Urban Tasting

A few weeks ago there was a tasting of Bordeaux wines in New York City. Organized by the wine critic James Suckling, it gave attendees the opportunity to try a wide variety of wines from around the Bordeaux region, from St. Estephe to St. Emilion to Sauternes. The tasting was held in a restaurant better known for musical events than degustations and the sponsors may have sold more tickets than the space could hold comfortably. Lucie and Steve were there and came away with different impressions, not of the wines themselves, but of the experience. Since the wine tasting experience is the subject matter of Power Tasting, we would like to offer our points of view.

At one point in his life, Steve was quite certain that all the world’s best wines came from Bordeaux. Period. He has broadened his horizons since then but still thinks that Bordeaux’s great chateaux make wines that are among the world’s finest. And this tasting offered quite a few that were special: classified growths from the Medoc, grands crus classés from St. Emilion, and crus classés from Graves. There were also other wines, some of lesser renown and some of lesser quality.

Many of these wines are very expensive these days. Steve remembers well that when he first started buying fine wines, he was able to buy Chateau Pontet-Canet for ten dollars. (Yes, that was long ago.) He was able to taste it again that day, though at more than $250 a bottle, it doesn’t grace our table very often. And that was the point of this wine tasting: to have the chance to taste wines – fantastic wines from excellent vintages – that we otherwise would not have the chance to savor.

Most of the wines presented were from the 2009 and 2010 vintages, two of the best reputed but still young. Many offered 2012 as well, not as highly rated a vintage and much too young. But most of the chateaux present offered verticals, including the younger wines with 2006, 2003, a scattering of 2000 and even one 1989. It was an unparalleled learning opportunity.

It was also an excellent occasion to compare some more affordable Bordeaux with the great names. And some came across quite well. Chateau du Tertre, for example, has always been one of Steve’s favorites and it measured up quite well against its sister winery, Giscours, and many of the others offered at the tasting, even though it costs under $55. And we discovered a little known Graves, Gazin Rocquencourt from Pessac-Leognan, that we liked very much and found for under $40.

Finally, this tasting gave us the chance to meet some of the proprietors and wine makers from Bordeaux. We were surprised to find that the owner of Chateau Fonplegade in St. Emilion, where we had visited more than a decade ago, was an American, Denise Adams. She was happy to talk to people who had visited her winery and were able to taste how much her wine had improved since our visit there. She and her husband also own a winery in Napa called Adamus.

» Dataset entries:
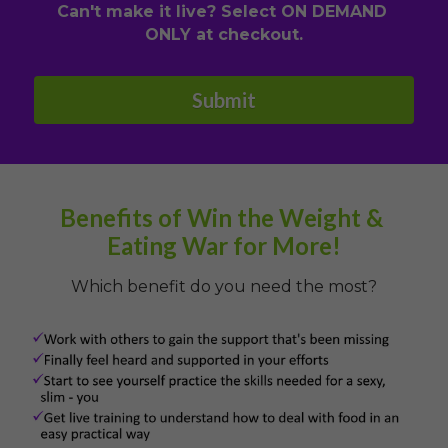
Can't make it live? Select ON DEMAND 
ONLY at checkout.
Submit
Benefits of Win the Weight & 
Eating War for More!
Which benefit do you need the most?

» Apply what you read:
1. List every vintage year that the Bordeaux tasting text mentions for wines offered at the event.
2. Return the passage of the Bordeaux tasting text between "Finally, this tasting" and "Napa called Adamus.", inclusive.
Work only from the Bordeaux tasting text.

» Exercise answers:
1. 2009, 2010, 2012, 2006, 2003, 2000, 1989

2.
Finally, this tasting gave us the chance to meet some of the proprietors and wine makers from Bordeaux. We were surprised to find that the owner of Chateau Fonplegade in St. Emilion, where we had visited more than a decade ago, was an American, Denise Adams. She was happy to talk to people who had visited her winery and were able to taste how much her wine had improved since our visit there. She and her husband also own a winery in Napa called Adamus.